Greg took me to the ER....poor Kade was in his jammies sound asleep....I didn't want Greg calling anyone....this was something we were going to have to deal with on our own and we would tell everyone else after we had laid my Gram to rest the following Wednesday.....but of course that is not how my family operates and Greg has learned that very well.....I awoke the next morning to find my dad sitting at my bedside.....my mom, my uncle, my Poppa and about 10 other friends were all there within the half hour.....looking back I realize that taking care of me was actually a blessing for many of them.....made them feel useful in this time of grief we were all going through......

Once again Keira proved to be a fighter and all was well......the morning of my Gram's visitation I had an ultrasound appointment.....that was the day we found out Keira was going to be a girl....it was all as it should be.....the world lost an amazing woman but I knew in her place was coming another....life goes on.....

We got to the private family visitation and they all knew where we had been....they all knew we knew something....but none of them wanted to know what we knew.....they figured it would be another boy because it seems that is all my family is capable of producing! I was the first girl in 4 generations so hopes for a little girl were high but they also felt it was very unlikely.

Finally the morning of the funeral my cousin Kim couldn't stand it anymore....she pulled me into one of the rooms in the church and had me spill it....we both just cried. Then of course my mom needed to know....and my other Grandma......but that was it. A nice little secret we each held onto.

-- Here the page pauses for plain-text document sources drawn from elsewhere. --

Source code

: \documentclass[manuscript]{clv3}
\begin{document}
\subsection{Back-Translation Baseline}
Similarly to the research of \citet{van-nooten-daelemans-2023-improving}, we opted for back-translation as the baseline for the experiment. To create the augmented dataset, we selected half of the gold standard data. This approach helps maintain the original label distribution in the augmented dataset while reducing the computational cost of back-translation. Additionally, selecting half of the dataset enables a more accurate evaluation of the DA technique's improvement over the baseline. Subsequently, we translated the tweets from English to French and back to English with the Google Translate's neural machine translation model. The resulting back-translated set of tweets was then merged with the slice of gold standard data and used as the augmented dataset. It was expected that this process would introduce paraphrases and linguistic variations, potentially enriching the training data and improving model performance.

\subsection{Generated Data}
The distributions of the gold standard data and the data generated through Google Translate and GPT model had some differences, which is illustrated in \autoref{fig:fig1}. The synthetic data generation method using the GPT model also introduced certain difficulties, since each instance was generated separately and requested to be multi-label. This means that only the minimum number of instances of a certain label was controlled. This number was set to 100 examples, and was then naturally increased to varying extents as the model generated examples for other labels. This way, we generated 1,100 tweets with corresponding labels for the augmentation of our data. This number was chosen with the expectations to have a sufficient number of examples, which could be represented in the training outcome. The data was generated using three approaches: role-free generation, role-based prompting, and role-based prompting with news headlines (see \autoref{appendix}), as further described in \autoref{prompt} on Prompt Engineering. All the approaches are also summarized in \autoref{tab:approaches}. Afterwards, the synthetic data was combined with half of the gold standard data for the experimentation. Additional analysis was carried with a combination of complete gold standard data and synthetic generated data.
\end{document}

At the beginning of June my Dr. decided that we probably should schedule a c-section.....Kade has been 9 lbs. 8 oz. and 22 inches long and Keira was measuring bigger at every stage. He didn't think I would be able to deliver her naturally. So we scheduled to deliver her 3 weeks early on July 24.

That morning is still kind of a blur....I remember going in....kind of freaking out because we didn't have a name picked out yet....only the middle name - Riden - which was my Gram's middle name.....then the surgery.....hearing the Dr. say it's a girl but then not hearing her cry....seconds seemed like hours before I heard her.....once again God blessed us with a little girl who was a fighter.....the cord had been so tightly wrapped around her that if she had not been a c-section baby she would have died during child birth......she had to have some lung aspiration and some oxygen but our 7 lb. 14 oz., 21 inch long baby girl was here!

So Happy Birthday Baby Girl! Everytime I face a challenging day with you I need to remind myself how long and hard so many of us prayed for you. And thank God for the spunky personality He blessed you with!

12 comments:

Just Say Julie said...

there's supposed to be a pic in here of K.....having some blogger trouble obviously!

Anonymous said...

How cool to read that story... I hardly knew you then, but I remember. What a neat reminder of what a strong girl she is!

Bonni said...

Beautiful story Julie, thanks for sharing...

Anonymous said...

Julie-Oh my......I'm in tears.....how blessed you are...it's a miracle story and definately a triumph for all to read..what a great Mom you are

Anonymous said...

All this time and I never knew the whole story...What a miracle!

Anonymous said...

I see the photo... where are her blond curls? (you look so good... darn you!)

Bonni said...

I can see the photo today...you both look great! and I'm with Liz, where's her blonde curls??

The Mom said...

That is a wonderful story!!! Thanks for sharing it!!

Anonymous said...

What a touching story. I had ttc issues myself, it took us 4yrs ttc 2nd DD and after a m/c had 3rd DD. You brought me to tears and God bless your little girl.

Laura said...

What an amazing story Julie!! Happy Birthday Kiera!!!

Briana said...

Wow, great story!! Glad everything worked out! What a miracle!

Amanda said...

Wow Julie, it was so nice to read your words. I remember it well and with many emotions. Keira is definately a blessed little girl. We know that our kids are loved but it is so nice when you can put something tangible along with that. An answered prayer, watching, waiting, seeing, holding, always loving! I'm sorry that I only read this now.